▶ _Work instruction_
Present the count of lines in the entries below that hold "down", and present nothing else.

▶ _Data for processing_
======

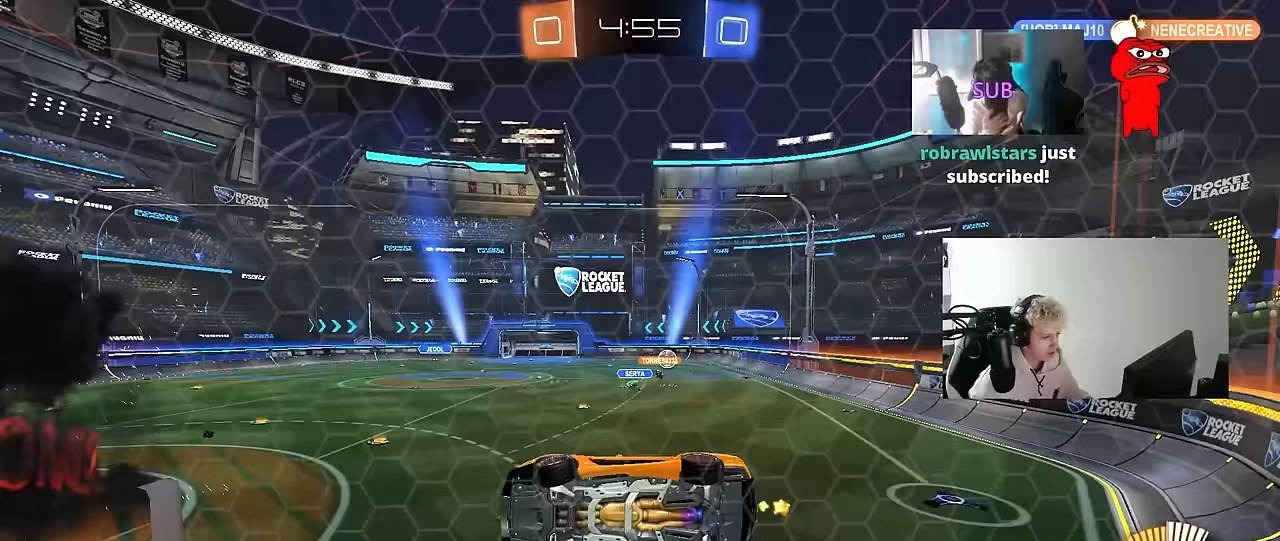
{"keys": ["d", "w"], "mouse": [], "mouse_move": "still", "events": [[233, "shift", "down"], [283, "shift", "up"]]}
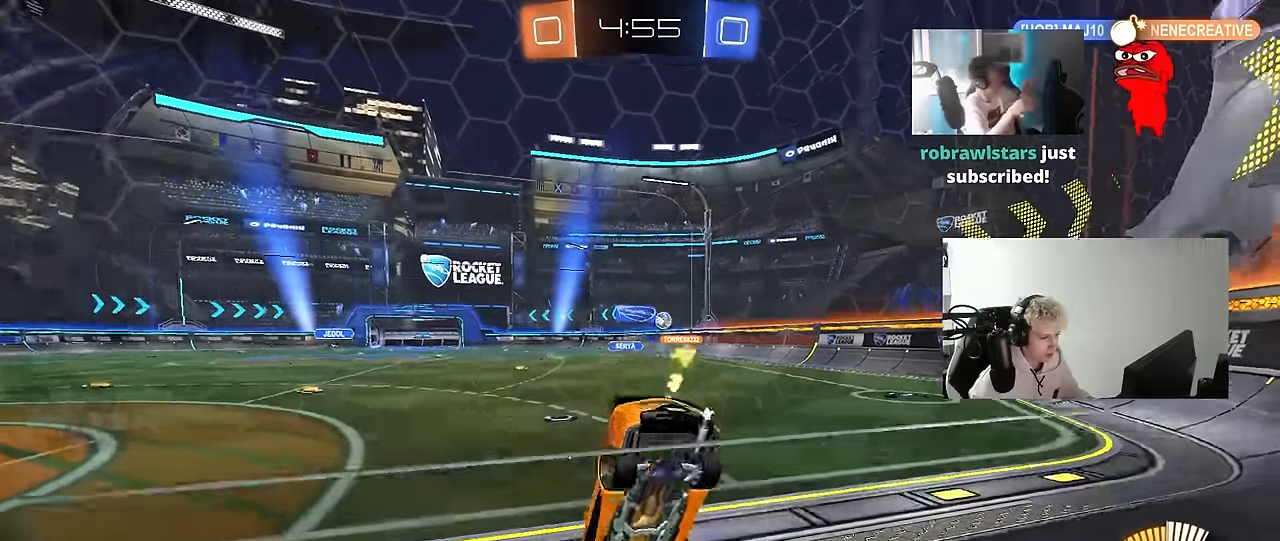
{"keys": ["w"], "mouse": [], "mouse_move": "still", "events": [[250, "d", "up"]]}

======

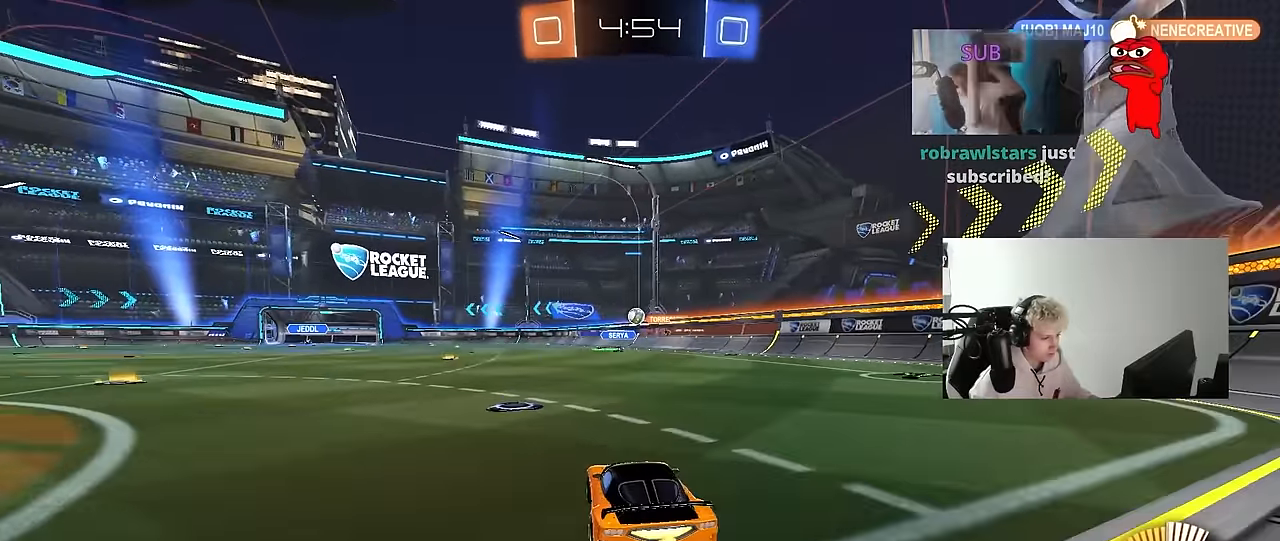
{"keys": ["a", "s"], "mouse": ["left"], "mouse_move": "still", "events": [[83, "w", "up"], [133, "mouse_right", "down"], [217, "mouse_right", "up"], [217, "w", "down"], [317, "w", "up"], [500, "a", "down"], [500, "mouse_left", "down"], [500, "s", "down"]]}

======

▶ _Solution_
2